Putting values in above equation, we get:

$-2043.93kJ/mol=\frac{q}{68.18mol}\\\\q=(-2043.93kJ/mol\times 68.18mol)=-1.39\times 10^5kJ$

To calculate the heat released by the reaction, we use the equation:

$q=mc\Delta T$

where,

q = heat released = $1.39\times 10^5kJ=1.39\times 10^8J$

m = mass of air = ?

c = heat capacity of air = 1.009 J/g°C

$\Delta T$ = change in temperature = $T_2-T_1=(100-25)^oC=75^oC$

Putting values in above equation, we get:

$1.39\times 10^8J=m\times 1.009J/g^oC\times 75^oC\\\\m=\frac{1.39\times 10^8}{1.009\times 75}=1.84\times 10^6g=1.84\times 10^3kg$

Conversion factor: 1 kg = 1000 g

To calculate the volume of air, we use the equation:

$\text{Density of substance}=\frac{\text{Mass of substance}}{\text{Volume of substance}}$

Density of air = $0.946kg/m^3$

Mass of air = $1.84\times 10^3kg$

Putting values in above equation, we get:

$0.946kg/m^3=\frac{1.84\times 10^3kg}{\text{Volume of air}}\\\\\text{Volume of air}=\frac{1.84\times 10^3kg}{0.946kg/m^3}=1945.03m^3$

To calculate the volume of sphere, we use the equation:

$V=4\pi r^3$

where,

r = radius of the sphere = 280 cm = 2.8 m    (Conversion factor: 1 m = 100 cm)
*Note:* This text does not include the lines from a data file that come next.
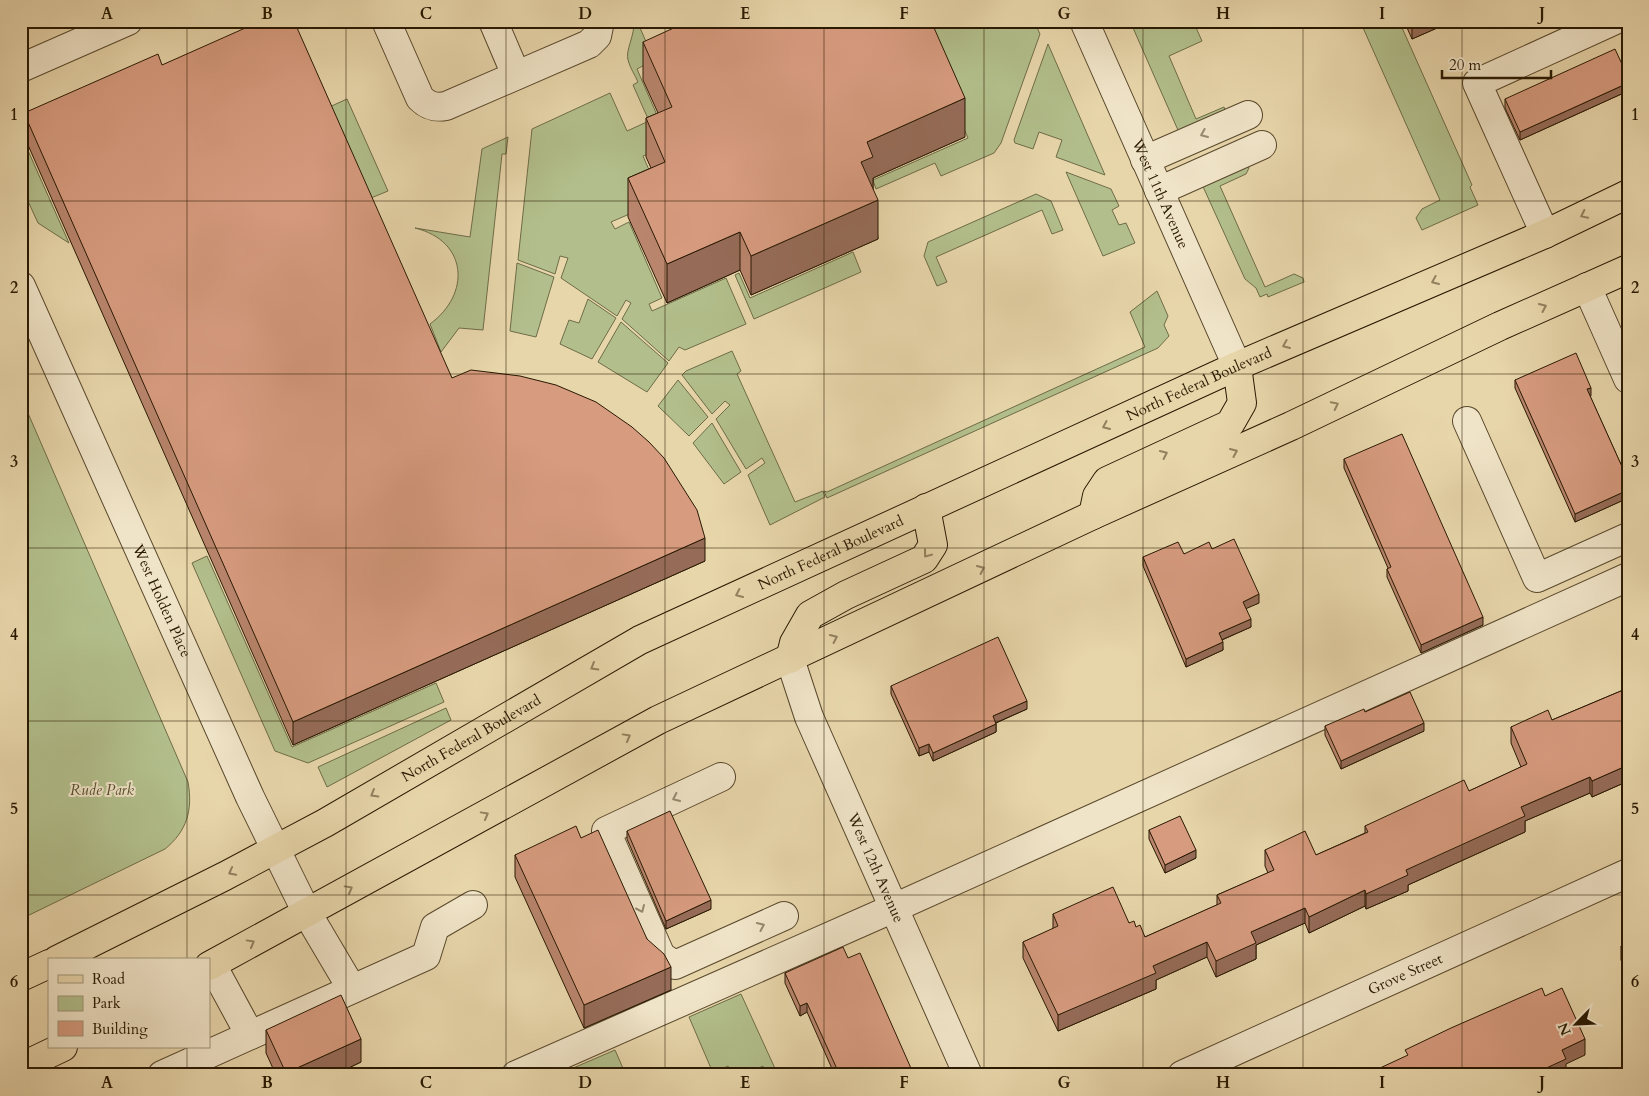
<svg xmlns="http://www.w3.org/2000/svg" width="1649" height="1096" viewBox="0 0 1649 1096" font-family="Cardo,serif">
<rect width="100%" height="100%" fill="#e8d6ab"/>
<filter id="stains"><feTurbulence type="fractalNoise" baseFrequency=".004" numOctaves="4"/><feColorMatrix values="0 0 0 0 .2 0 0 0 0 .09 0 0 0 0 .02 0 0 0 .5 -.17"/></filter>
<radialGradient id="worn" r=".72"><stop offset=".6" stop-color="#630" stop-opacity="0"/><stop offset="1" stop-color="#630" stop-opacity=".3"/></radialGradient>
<path fill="#b2bf8c" stroke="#6e6c47" d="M634,21H637L654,60L637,69L673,152H653L643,156L662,200L611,222L615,229L629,222L662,298L649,304L652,311L726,278L746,324L685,350L679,347L669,361L622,319L631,303L626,300L617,316L561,278L568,258L560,256L555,274L518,260L532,129L610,93L627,131L649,121L633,85L638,82C635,75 630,68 628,60C625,51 635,35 634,21Z
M905,21H1034L1040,34L1001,143L994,153L941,176L935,163L876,189L873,180L968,138L925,40Z
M1130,21H1193L1202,41L1169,56L1196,119L1224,107L1228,116L1181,137Z
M1360,21H1399L1472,185L1470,187L1478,205L1422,230L1416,218L1422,209L1440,200Z
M1048,44L1105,175L1056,157L1062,140L1039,132L1033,149L1015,143L1014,140Z
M347,99L388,191L366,200L325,109Z
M22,137L69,243L38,223L21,186Z
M508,137L506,154H502L483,330L459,328L441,352L430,324C471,294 468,241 415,228L470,237L482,149Z
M1247,163L1249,168L1246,174L1220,186L1265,287L1294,274L1303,278L1304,282L1268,297L1267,294L1260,297L1256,288L1245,279L1200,180Z
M1066,172L1111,189L1119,206L1112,210L1119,225L1126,223L1135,243L1103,256Z
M1036,194L1051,201L1063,230L1052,234L1042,210L936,257L947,282L937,286L924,256L928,242Z
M853,252L861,272L754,319L735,275L739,273L750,298Z
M517,263L554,277L536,337L510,331Z
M1157,291L1168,316L1164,325L1169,336L1158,348L827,498L824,491L827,492L1145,347L1130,312Z
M588,299L616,318L592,359L560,344L569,320L579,323Z
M621,322L668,363L647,392L598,362Z
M732,351L741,371L737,374L795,502L823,491L825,497L770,525L748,475L765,463L762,458L746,469L716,419L730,405L725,401L712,414L682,375L686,371Z
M678,380L708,417L689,436L658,406Z
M21,397L188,782C193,810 187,831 165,849L21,919Z
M712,423L741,472L724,484L693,443Z
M207,556L292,747L436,683L444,702L308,763L275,751L192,563Z
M446,708L451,720L327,787L318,767Z
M741,994L778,1075H767L763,1066L744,1075H732L728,1066L713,1073L689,1017Z
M615,1050L626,1075H557Z"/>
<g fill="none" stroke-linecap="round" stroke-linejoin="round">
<g stroke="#59482c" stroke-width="30">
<g id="minor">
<path d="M386,21L420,98C428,106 435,108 446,106L589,44L597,36L600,21"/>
<path d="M493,21L516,75"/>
<path id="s1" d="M1084,21L1237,366"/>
<path d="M21,68L128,21"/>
<path d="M1145,160L1248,115"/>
<path d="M1159,191L1262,145"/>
<path d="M1545,234L1477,83L1613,21"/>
<path id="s2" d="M21,286L250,797L307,913L352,989"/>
<path d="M1587,287L1628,379"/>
<path d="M1467,421L1537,578L1628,537"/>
<path id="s3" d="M790,659L809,717L968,1075"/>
<path d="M721,777L606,831L661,956L675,965L784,916"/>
<path d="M212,965L250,1035"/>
<path d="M162,1075L426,956L435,927L473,905"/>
<path d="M516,1075L894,908L1628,577"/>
<path id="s4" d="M1182,1075L1628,873"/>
</g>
</g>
<g stroke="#291902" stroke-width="30">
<g id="major">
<path d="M1093,515L1097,496L1107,481L1230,424L1242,403L1237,366"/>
<path d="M790,659L794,643L810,615L846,595L924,559L933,545L926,508"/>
<path id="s5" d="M57,960L225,876L325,823L640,640L1237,366L1545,234L1628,194"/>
<path d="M209,966L658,720L1093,515L1291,426L1500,326L1628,269"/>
<path d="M21,977L49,964"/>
<path d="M21,1067L63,1047"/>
</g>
</g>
<use href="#minor" stroke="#f0e4c8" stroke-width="28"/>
<use href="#major" stroke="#e8d6ab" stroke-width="28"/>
</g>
<path fill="#b9856d" stroke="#291902" d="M1404,21H1453L1412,39Z
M643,42L965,137L873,178V189L878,239L751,295L740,270L667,303L628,217V178L651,168L646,157V118L658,113L643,80Z
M162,65L452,378L705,561L293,745L24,136V113Z
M1628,77V91L1520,140L1505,108V99Z
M1515,380L1591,396H1590L1628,480V498L1575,522L1515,388Z
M1344,459L1483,625L1421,653L1387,577V569L1388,568L1344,468Z
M1212,549L1259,603L1246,608L1251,627L1222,640L1223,650L1186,667L1143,566V557L1184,554Z
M891,686L1027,709L996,723V732L933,761L929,752L919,756L891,694Z
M1628,688V785L1626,782L1592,797L1590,793L1525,821V832L1408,885V891L1366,909L1365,906L1309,933L1305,923L1256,945V959L1216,977L1207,957L1156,980V989L1058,1031L1023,958V942L1053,929V914L1129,923L1136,927L1145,937L1217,905V895L1268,873L1265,866V850L1316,855L1365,833V826L1469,791L1521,767L1511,743V727L1552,720Z
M1365,712L1424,731L1341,769L1325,735V726Z
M1149,830L1196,858L1165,873L1149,839Z
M627,831L711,909L666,929L627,839Z
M581,838L647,939L671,990L584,1028L515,877V855Z
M1628,943V976L1621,960V946Z
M848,958L914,1075L833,1071L807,1012L800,1016L785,983V973Z
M266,1030L361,1062L334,1075H276L266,1053Z"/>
<path fill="#966c59" stroke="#291902" d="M1412,21H1453L1412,39Z
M1628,83V91L1520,140V132Z
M965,98V137L873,178V195L861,162L867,142Z
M878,200V239L751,295V256Z
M740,232V270L667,303V264Z
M1591,388V396L1587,398V389Z
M1628,490V498L1575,522V514Z
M705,538V561L293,745V722Z
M1259,594V603L1243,610V602Z
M1483,617V625L1421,653V645Z
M1251,619V627L1219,641V633Z
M1223,642V650L1186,667V659Z
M1027,701V709L993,724V716Z
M1424,723V731L1341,769V761Z
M996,724V732L933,761V753Z
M929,744V752L919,756V748Z
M1626,766V782L1592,797V781Z
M1590,777V793L1525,821V832L1408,885V891L1366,909V894L1406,870L1521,807Z
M1196,850V858L1165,873V865Z
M1365,890V906L1309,933V917Z
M711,900V909L666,929V921Z
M1305,908V923L1256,945V959L1216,977V961L1251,932Z
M1207,942V957L1156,980V989L1058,1031V1015L1153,966Z
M671,967V990L584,1028V1005Z
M807,1003V1012L800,1016V1006Z
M361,1039V1062L334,1075H286V1073Z
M1585,1039V1055L1566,1064V1075H1531L1562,1050Z"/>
<path fill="#d79b7f" stroke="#291902" d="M261,21H294L452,378L471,370L520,376L556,385L596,402L632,427L649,442L664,458L697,510L705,538L293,722L24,113L158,54L162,65Z
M689,21H931L965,98L867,142L873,157L861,162L878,200L751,256L740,232L667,264L628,178L665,162L646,118L672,107L643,42Z
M1615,49L1628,77V83L1520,132L1505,99Z
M1576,353L1591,388L1587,389L1628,480V490L1575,514L1515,380Z
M1402,434L1483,617L1421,645L1387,569L1391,567L1344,459Z
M1234,539L1259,594L1243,602L1251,619L1219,633L1223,642L1186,659L1143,557L1178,542L1184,554L1209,542L1212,549Z
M998,637L1027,701L993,716L996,724L933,753L929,744L919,748L891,686Z
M1628,688V769L1626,766L1592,781L1590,777L1521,807L1525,816L1406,870L1408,875L1366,894L1365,890L1309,917L1305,908L1251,932L1256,943L1216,961L1207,942L1153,966L1156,973L1058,1015L1023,942L1058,926L1053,914L1113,887L1129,923L1134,921L1136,927L1140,925L1145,937L1221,903L1217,895L1274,870L1265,850L1305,831L1316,855L1368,832L1365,826L1464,780L1469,791L1527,764L1511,727L1548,710L1552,720Z
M1410,692L1424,723L1341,761L1325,726L1364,709L1365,712Z
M670,811L711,900L666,921L627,831Z
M1180,816L1196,850L1165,865L1149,830Z
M576,826L581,838L598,830L647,939L664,954L671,967L584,1005L515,855Z
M1628,943V962L1621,946Z
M843,947L848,958L860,953L914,1075H824L837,1069L807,1003L800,1006L785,973Z
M1542,988L1545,996L1562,988L1585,1039L1562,1050L1566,1059L1531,1075H1365L1408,1055L1405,1050L1451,1028Z
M341,995L361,1039L286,1073L266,1030Z"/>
<defs><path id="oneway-chevron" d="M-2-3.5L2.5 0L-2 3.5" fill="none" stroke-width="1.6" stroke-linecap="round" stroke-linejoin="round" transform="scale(1.25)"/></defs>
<g stroke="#96896f">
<use href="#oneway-chevron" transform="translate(1204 134) rotate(157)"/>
<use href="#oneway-chevron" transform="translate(676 798) rotate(155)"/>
<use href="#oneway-chevron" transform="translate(641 909) rotate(66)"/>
<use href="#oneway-chevron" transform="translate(761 926) rotate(-24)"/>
</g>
<g stroke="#92815f">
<use href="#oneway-chevron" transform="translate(1584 215) rotate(154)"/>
<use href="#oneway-chevron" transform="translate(1435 281) rotate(157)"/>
<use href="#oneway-chevron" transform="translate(1543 307) rotate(-24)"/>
<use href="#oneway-chevron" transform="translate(1286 345) rotate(157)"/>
<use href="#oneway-chevron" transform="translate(1335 405) rotate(-26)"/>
<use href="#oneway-chevron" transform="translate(1106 426) rotate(156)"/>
<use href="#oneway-chevron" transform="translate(1234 452) rotate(-24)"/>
<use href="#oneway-chevron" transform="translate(1164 454) rotate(-25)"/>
<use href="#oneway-chevron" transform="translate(927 554) rotate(127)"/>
<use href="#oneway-chevron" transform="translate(981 569) rotate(-25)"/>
<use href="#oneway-chevron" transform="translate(739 594) rotate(155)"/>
<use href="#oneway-chevron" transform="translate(834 638) rotate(-25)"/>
<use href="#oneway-chevron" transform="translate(594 667) rotate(150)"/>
<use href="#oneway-chevron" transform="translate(627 737) rotate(-29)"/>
<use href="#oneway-chevron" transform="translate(374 794) rotate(150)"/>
<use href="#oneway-chevron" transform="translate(485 815) rotate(-29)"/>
<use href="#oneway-chevron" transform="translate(232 872) rotate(152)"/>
<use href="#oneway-chevron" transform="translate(349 889) rotate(-29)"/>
<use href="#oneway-chevron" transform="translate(251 943) rotate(-29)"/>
</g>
<path fill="none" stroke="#291902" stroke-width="1" stroke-opacity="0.55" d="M187,21V960M346,21V1075M506,21V1075M665,21V1075M824,21V1075M984,21V1075M1143,21V1075M1303,21V1075M1462,21V1075M21,201H1628M21,374H1628M21,548H1628M21,721H1628M21,895H1628M187,1047V1075"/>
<g text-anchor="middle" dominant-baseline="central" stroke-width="4" stroke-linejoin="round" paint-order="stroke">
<g font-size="15" fill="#291902" stroke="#f0e4c8">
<text stroke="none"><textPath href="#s1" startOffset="189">West 11th Avenue</textPath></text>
<text stroke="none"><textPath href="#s5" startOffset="1280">North Federal Boulevard</textPath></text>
<text stroke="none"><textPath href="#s5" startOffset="875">North Federal Boulevard</textPath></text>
<text stroke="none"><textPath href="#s2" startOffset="345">West Holden Place</textPath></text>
<text stroke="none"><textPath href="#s5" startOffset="470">North Federal Boulevard</textPath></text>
<text stroke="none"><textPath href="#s3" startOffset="226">West 12th Avenue</textPath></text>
<text stroke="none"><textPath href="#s4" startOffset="245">Grove Street</textPath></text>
</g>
<g font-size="15" font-style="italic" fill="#524b2b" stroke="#f0e4c8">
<text x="102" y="790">Rude Park</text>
</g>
</g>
<rect width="1649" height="1096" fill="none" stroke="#e8d6ab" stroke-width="55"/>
<rect x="48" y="958" width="162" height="90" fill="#f0e4c8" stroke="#a09379"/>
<rect x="58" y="975" width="25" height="8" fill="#e8d6ab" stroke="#a09379"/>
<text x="92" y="984" font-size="15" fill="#291902">Road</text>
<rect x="58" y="996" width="25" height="15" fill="#b2bf8c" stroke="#a09379"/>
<text x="92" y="1008" font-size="15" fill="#291902">Park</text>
<rect x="58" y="1021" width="25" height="15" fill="#d79b7f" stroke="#a09379"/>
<text x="92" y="1034" font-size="15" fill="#291902">Building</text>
<g transform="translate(1576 1024) rotate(246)" stroke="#f0e4c8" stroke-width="4" paint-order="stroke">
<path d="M0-4L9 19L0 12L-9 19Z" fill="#291902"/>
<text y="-8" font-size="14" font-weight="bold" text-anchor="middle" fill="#291902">N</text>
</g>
<path d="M1442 70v8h109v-8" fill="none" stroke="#291902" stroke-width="2.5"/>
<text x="1449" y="70" font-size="15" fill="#291902" stroke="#f0e4c8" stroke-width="4" paint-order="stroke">20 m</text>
<rect x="28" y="28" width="1594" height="1040" fill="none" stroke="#291902" stroke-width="2"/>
<g font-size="16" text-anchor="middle" font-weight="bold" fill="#291902">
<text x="107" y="19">A</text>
<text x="267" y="19">B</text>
<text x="426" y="19">C</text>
<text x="585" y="19">D</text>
<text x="745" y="19">E</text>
<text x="904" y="19">F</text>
<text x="1064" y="19">G</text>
<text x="1223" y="19">H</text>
<text x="1382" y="19">I</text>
<text x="1542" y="19">J</text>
<text x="14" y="120">1</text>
<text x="1635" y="120">1</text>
<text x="14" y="293">2</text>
<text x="1635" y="293">2</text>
<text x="14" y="467">3</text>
<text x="1635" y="467">3</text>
<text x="14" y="640">4</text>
<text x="1635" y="640">4</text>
<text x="14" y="814">5</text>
<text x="1635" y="814">5</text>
<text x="14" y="987">6</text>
<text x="1635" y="987">6</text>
<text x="107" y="1088">A</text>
<text x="267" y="1088">B</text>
<text x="426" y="1088">C</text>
<text x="585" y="1088">D</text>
<text x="745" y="1088">E</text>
<text x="904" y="1088">F</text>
<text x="1064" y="1088">G</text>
<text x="1223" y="1088">H</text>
<text x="1382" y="1088">I</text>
<text x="1542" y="1088">J</text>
</g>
<rect width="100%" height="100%" filter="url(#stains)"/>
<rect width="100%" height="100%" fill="url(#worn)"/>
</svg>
Putting values in above equation, we get:

$V=4\times 3.14\times (2.8)^3\\\\V=275.7m^3$

To calculate the number of balloons inflated, we divide the volume of air by the volume of 1 balloon:

$\text{Number of balloons inflated}=\frac{V_{air}}{V_{balloon}}\\\\\text{Number of balloons inflated}=\frac{1945.03m^3}{275.7m^3}=7$

Hence, the number of balloons inflated with hot air are 7.